Edwards, Lyons to be tried together
By WILLIAM R. LEVESQUE
© St. Petersburg Times, published December 16, 1998
T. PETERSBURG -- The Rev. Henry J. Lyons and Bernice Edwards, inextricably linked by prosecutors in a criminal conspiracy, will be tried by one jury in the one place Edwards is convinced she can't get a fair trial.
Pinellas-Pasco Circuit Judge Susan Schaeffer rejected arguments Tuesday by Edwards' attorney that the only way Edwards could obtain a fair trial was by moving the case outside the Tampa Bay area because of extensive publicity.
The lawyer, Paul Sisco, also wanted Schaeffer to give Edwards a separate trial because, in part, that might be the only way for Lyons, president of the National Baptist Convention USA, to testify on her behalf. The judge rejected that request, too.
If tried together, Lyons might decline to testify, to protect his own case.
Lyons and Edwards, a former National Baptist Convention employee, are accused by both state and federal prosecutors of laundering millions of dollars through secret bank accounts to finance a lavish lifestyle.
Edwards, who flew to Pinellas from her Milwaukee home for the hearing, declined comment.
Schaeffer said pretrial publicity about the pair's case is a concern. But she said she has been repeatedly surprised in other well-publicized cases about the court's ability to seat an unbiased jury.
"I'll bet you any amount of money that of the million or more people in Pinellas County we're likely to have 50 people who don't know anything about this case," Schaeffer said.
Lyons has not requested a change of venue.
Schaeffer said the court will use extra caution in screening potential jurors.

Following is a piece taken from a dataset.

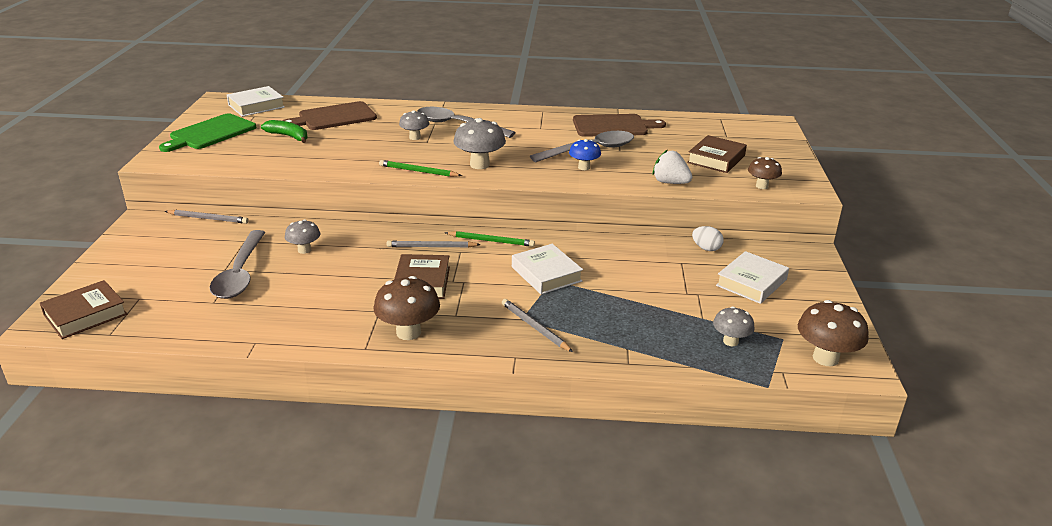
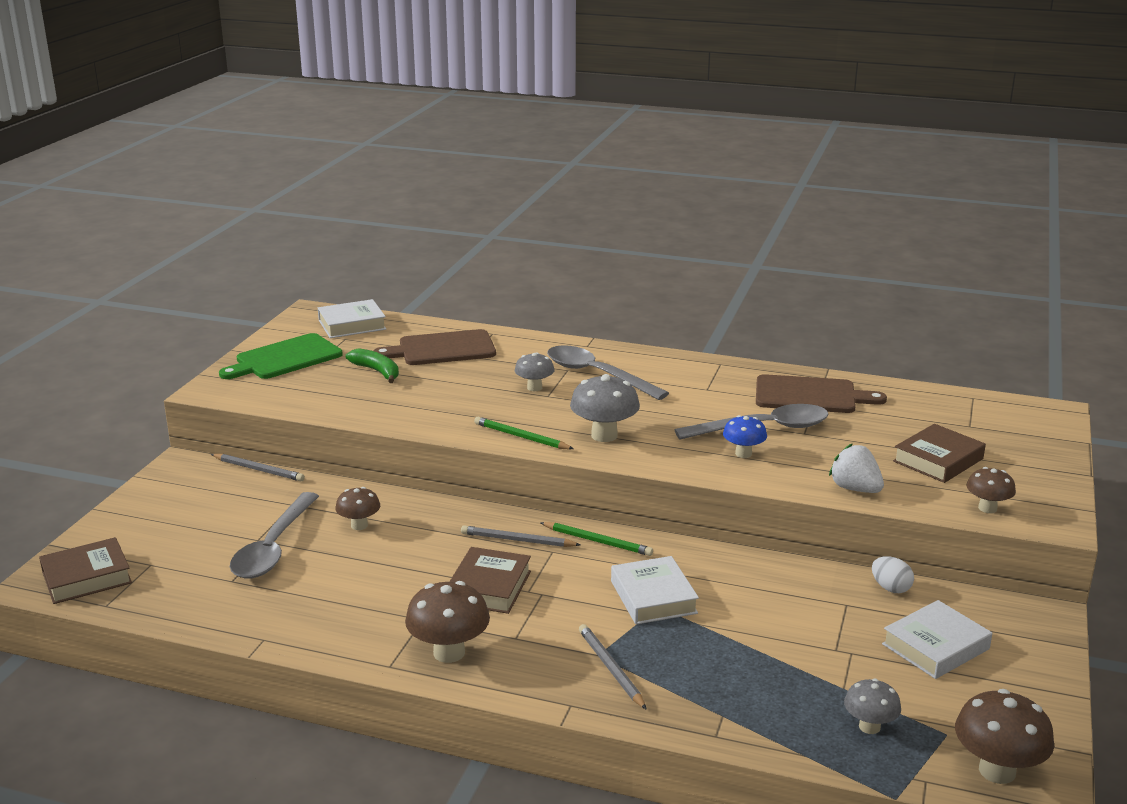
camera: 15 degrees right, 5 degrees down
grey mushroom [285,219,320,254] -> brown mushroom [335,487,380,530]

In rejecting a bid for a separate trial, Schaeffer questioned why Lyons himself had not filed a motion to sever the two cases if, indeed, he is willing to testify to help her.
The judge said she was more concerned that, in one trial, Edwards might be unfairly associated with an additional charge Lyons faces: the alleged theft of money provided to the NBC by the Anti-Defamation League to rebuild burned black churches.

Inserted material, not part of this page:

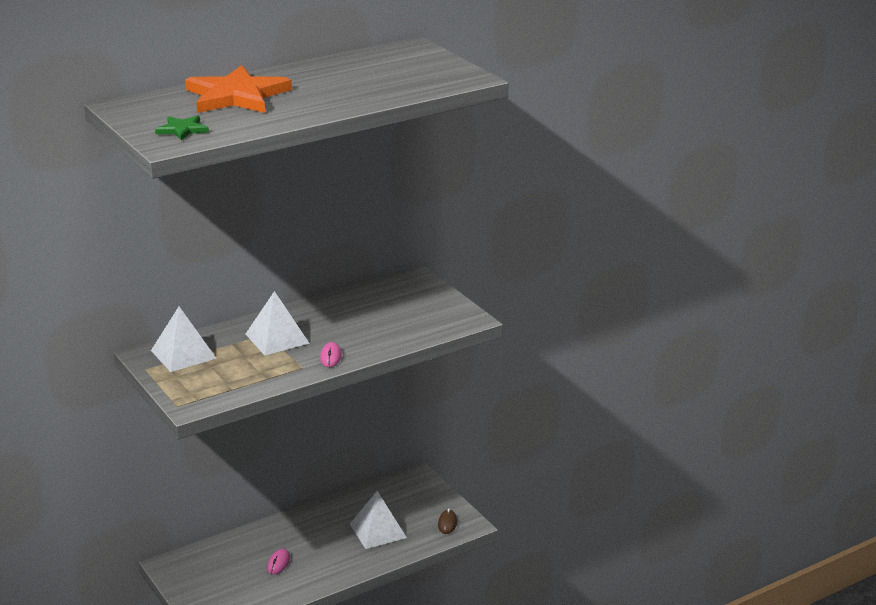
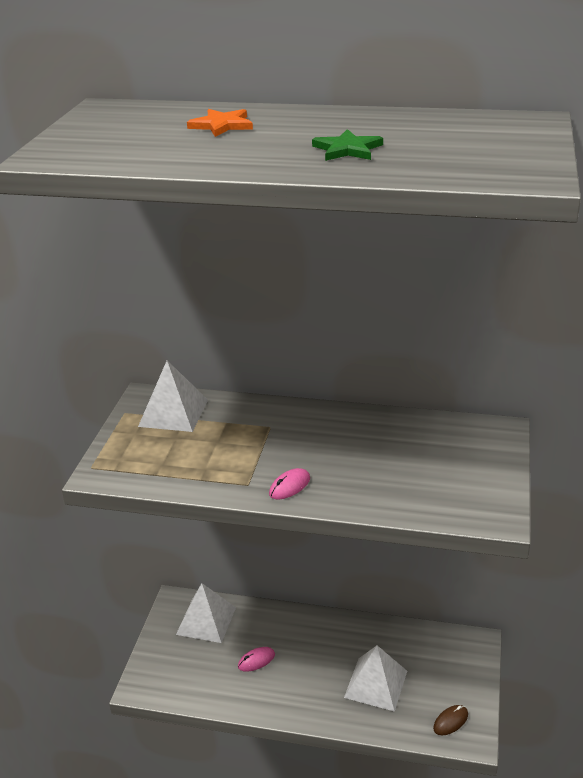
camera: 45 degrees right, 5 degrees up
green star [155,116,209,141] -> green star moved to [312,129,383,161]
orange star [185,65,292,113] -> orange star [187,109,253,137], size x0.47
white pyramid [246,291,310,356] -> white pyramid moved to [176,583,236,643]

Prosecutors say Lyons pocketed most of the $244,500 provided by the league beginning in 1996.
All the other accusations of criminal acts by Lyons and Edwards involve large corporations as victims. Sisco said the Anti-Defamation League is different.
"It's the one thing that has a sting to it," he said. "The ADL funds seem to be entirely for charity . . . Every other alleged victim in the case has a business interest" with the National Baptist Convention.

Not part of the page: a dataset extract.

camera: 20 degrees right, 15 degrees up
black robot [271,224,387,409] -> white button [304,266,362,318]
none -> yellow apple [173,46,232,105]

Schaeffer said Anti-Defamation League charges are among the "most egregious" in the case. But she and Assistant State Attorneys Bill Loughery and Bob Lewis agreed that the court can simply remind jurors, when appropriate, that league charges are unrelated to Edwards.
The judge said she may reconsider her decision about moving the case or giving Edwards a separate trial once jury selection begins, especially if seating a panel proves more difficult than expected.
The judge postponed ruling on whether prosecutors can introduce evidence at trial about the probation Edwards served in Wisconsin for an embezzlement conviction.
By introducing the testimony of Edwards' probation officer, prosecutors said they hope to show Edwards was far from being the millionaire she portrayed herself as to victims. Instead, they said, she was a woman without means, receiving government assistance.
Loughery also said Edwards never told her probation officer about a secret account she opened in Wisconsin as part of a money-laundering scheme.
"If everything was on the up and up, why wouldn't she tell her probation officer this?" he said. "It shows her criminal intent."
Sisco said the prior conviction is unrelated to current charges Edwards faces and shouldn't be mentioned to jurors.